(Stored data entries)
* * *

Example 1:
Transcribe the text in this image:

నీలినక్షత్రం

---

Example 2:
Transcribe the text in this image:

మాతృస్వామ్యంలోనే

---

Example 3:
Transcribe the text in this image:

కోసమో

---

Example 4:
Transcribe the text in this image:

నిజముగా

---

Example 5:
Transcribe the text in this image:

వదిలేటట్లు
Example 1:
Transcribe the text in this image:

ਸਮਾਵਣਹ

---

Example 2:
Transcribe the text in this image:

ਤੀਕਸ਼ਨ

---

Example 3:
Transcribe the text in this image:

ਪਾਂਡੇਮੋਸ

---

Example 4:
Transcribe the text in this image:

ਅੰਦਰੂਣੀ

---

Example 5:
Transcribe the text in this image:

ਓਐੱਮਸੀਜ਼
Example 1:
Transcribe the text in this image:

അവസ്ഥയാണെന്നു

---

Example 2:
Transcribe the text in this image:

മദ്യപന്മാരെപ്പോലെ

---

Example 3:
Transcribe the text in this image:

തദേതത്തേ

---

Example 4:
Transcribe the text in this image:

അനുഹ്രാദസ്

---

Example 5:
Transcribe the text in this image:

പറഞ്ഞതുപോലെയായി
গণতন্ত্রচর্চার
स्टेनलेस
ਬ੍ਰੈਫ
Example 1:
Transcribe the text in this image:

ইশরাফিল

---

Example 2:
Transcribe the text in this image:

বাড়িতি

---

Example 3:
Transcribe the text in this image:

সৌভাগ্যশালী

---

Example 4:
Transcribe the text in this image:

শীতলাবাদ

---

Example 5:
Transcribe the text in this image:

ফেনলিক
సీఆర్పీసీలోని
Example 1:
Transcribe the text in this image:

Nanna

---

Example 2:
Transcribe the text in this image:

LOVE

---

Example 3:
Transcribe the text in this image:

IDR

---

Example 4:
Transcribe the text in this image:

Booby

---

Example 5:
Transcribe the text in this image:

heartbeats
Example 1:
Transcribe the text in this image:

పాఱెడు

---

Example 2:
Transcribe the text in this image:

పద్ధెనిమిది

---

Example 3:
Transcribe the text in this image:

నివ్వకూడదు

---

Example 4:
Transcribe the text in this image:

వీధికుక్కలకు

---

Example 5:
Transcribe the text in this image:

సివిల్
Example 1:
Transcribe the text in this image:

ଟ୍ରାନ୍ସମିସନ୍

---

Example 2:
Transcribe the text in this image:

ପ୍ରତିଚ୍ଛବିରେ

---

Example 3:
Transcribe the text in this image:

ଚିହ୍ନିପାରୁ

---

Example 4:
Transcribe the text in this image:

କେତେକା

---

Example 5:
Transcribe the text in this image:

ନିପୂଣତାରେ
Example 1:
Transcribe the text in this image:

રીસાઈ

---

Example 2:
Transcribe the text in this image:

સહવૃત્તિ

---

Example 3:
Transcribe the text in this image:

* * *

• Task goal
Repeat the records verbatim, every one of them.

• Answer section
Example 1:
Transcribe the text in this image:

నీలినక్షత్రం

---

Example 2:
Transcribe the text in this image:

మాతృస్వామ్యంలోనే

---

Example 3:
Transcribe the text in this image:

కోసమో

---

Example 4:
Transcribe the text in this image:

నిజముగా

---

Example 5:
Transcribe the text in this image:

వదిలేటట్లు
Example 1:
Transcribe the text in this image:

ਸਮਾਵਣਹ

---

Example 2:
Transcribe the text in this image:

ਤੀਕਸ਼ਨ

---

Example 3:
Transcribe the text in this image:

ਪਾਂਡੇਮੋਸ

---

Example 4:
Transcribe the text in this image:

ਅੰਦਰੂਣੀ

---

Example 5:
Transcribe the text in this image:

ਓਐੱਮਸੀਜ਼
Example 1:
Transcribe the text in this image:

അവസ്ഥയാണെന്നു

---

Example 2:
Transcribe the text in this image:

മദ്യപന്മാരെപ്പോലെ

---

Example 3:
Transcribe the text in this image:

തദേതത്തേ

---

Example 4:
Transcribe the text in this image:

അനുഹ്രാദസ്

---

Example 5:
Transcribe the text in this image:

പറഞ്ഞതുപോലെയായി
গণতন্ত্রচর্চার
स्टेनलेस
ਬ੍ਰੈਫ
Example 1:
Transcribe the text in this image:

ইশরাফিল

---

Example 2:
Transcribe the text in this image:

বাড়িতি

---

Example 3:
Transcribe the text in this image:

সৌভাগ্যশালী

---

Example 4:
Transcribe the text in this image:

শীতলাবাদ

---

Example 5:
Transcribe the text in this image:

ফেনলিক
సీఆర్పీసీలోని
Example 1:
Transcribe the text in this image:

Nanna

---

Example 2:
Transcribe the text in this image:

LOVE

---

Example 3:
Transcribe the text in this image:

IDR

---

Example 4:
Transcribe the text in this image:

Booby

---

Example 5:
Transcribe the text in this image:

heartbeats
Example 1:
Transcribe the text in this image:

పాఱెడు

---

Example 2:
Transcribe the text in this image:

పద్ధెనిమిది

---

Example 3:
Transcribe the text in this image:

నివ్వకూడదు

---

Example 4:
Transcribe the text in this image:

వీధికుక్కలకు

---

Example 5:
Transcribe the text in this image:

సివిల్
Example 1:
Transcribe the text in this image:

ଟ୍ରାନ୍ସମିସନ୍

---

Example 2:
Transcribe the text in this image:

ପ୍ରତିଚ୍ଛବିରେ

---

Example 3:
Transcribe the text in this image:

ଚିହ୍ନିପାରୁ

---

Example 4:
Transcribe the text in this image:

କେତେକା

---

Example 5:
Transcribe the text in this image:

ନିପୂଣତାରେ
Example 1:
Transcribe the text in this image:

રીસાઈ

---

Example 2:
Transcribe the text in this image:

સહવૃત્તિ

---

Example 3:
Transcribe the text in this image:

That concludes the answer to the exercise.